Let me share some figures with you to demonstrate what I mean.
This current Government is being challenged to account for an estimated $20 Billion and the whole country is awaiting a report of a forensic audit.
$20 Billion at N210 to $1.00 is equal to N4.2 Trillion- nearly a year’s federal budget.
If it is true that this sum cannot be accounted for, this is grossest form of corruption. Just think at N5 Million per vehicle, this money would have bought 840,000 patrol vehicles (This would have improved security in every town and village in the country).
At N13.5 Million for a high capacity bus this money would have bought 311,000 buses (This would have revolutionised the transport and production side of the economy).
From information at my disposal, Lekki Bridge in Lagos cost N29 Billion to construct. N4.2 Trillion would have built 145 Lekki bridges (This would have revolutionised Transport, Infrastructure, Construction, Employment in the economy).
If the average cost of generating 1 (ONE) Mega-Watt of power is about US $1.5 Million (excluding gas and distribution costs), $20 Billion would have bought us over 13,333 Mega-Watts of power. What a difference that would make up and down the country.

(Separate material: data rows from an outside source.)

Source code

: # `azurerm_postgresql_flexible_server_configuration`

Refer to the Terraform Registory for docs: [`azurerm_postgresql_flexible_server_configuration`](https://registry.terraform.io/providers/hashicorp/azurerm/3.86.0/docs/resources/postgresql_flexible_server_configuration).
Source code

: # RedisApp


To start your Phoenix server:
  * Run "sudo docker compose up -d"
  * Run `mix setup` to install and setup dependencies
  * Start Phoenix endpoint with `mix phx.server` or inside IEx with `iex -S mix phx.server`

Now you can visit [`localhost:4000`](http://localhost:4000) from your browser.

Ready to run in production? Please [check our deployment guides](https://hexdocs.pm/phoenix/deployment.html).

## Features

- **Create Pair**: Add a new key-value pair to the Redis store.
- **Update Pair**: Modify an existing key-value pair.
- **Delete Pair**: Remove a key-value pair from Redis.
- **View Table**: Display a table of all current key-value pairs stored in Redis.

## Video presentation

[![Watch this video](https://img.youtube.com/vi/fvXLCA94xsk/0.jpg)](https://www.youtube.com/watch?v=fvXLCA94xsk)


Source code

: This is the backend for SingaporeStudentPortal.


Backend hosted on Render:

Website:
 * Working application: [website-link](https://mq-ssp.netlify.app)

If you also factor the N2.2 Trillion spent on subsidising fuel import which became a huge scandal, you may then understand why our manifesto focuses on the issues of security, corruption and the economy.
We are too vulnerable as a nation at this moment if we have to import fuel to move our planes, our tanks and our men. We are too vulnerable as you can see that we also have to import arms. We are vulnerable because our troops also depend on imported food.
We cannot continue like this.
Thank you for listening, I will now like to listen to the problems and your proposals, from your own experience as industrialists and business executives.